'
"You see," resumed the monk, "that the love of silence and
retirement is not common to all devout people; and that, as I was
saying, this is the effect rather of their complexion than their
piety. Those austere manners to which you refer are, in fact, properly
the character of a savage and barbarian, and, accordingly, you will
find them ranked by Father Le Moine among the ridiculous and brutal
manners of a moping idiot. The following is the description he has
drawn of one of these in the seventh book of his Moral Pictures. 'He
has no eyes for the beauties of art or nature. Were he to indulge in
anything that gave him pleasure, he would consider himself oppressed
with a grievous load. On festival days, he retires to hold
fellowship with the dead. He delights in a grotto rather than a
palace, and prefers the stump of a tree to a throne. As to injuries
and affronts, he is as insensible to them as if he had the eyes and
ears of a statue. Honour and glory are idols with whom he has no
acquaintance, and to whom he has no incense to offer.
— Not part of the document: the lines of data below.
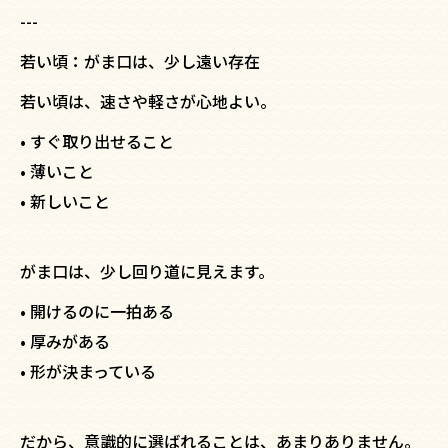
---
若い頃：がま口は、少し遠い存在
若い頃は、速さや軽さが心地よい。
• すぐ取り出せること
• 薄いこと
• 新しいこと
がま口は、少し回り道に見えます。
• 開けるのに一拍ある
• 厚みがある
• 形が決まっている
だから、意識的に選ばれることは、あまりありません。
To him a
beautiful woman is no better than a spectre; and those imperial and
commanding looks- those charming tyrants who hold so many slaves in
willing and chainless servitude- have no more influence over his
optics than the sun over those of owls,' &c."
"Reverend sir," said I, "had you not told me that Father Le
Moine was the author of that description, I declare I would have
guessed it to be the production of some profane fellow who had drawn
it expressly with the view of turning the saints into ridicule.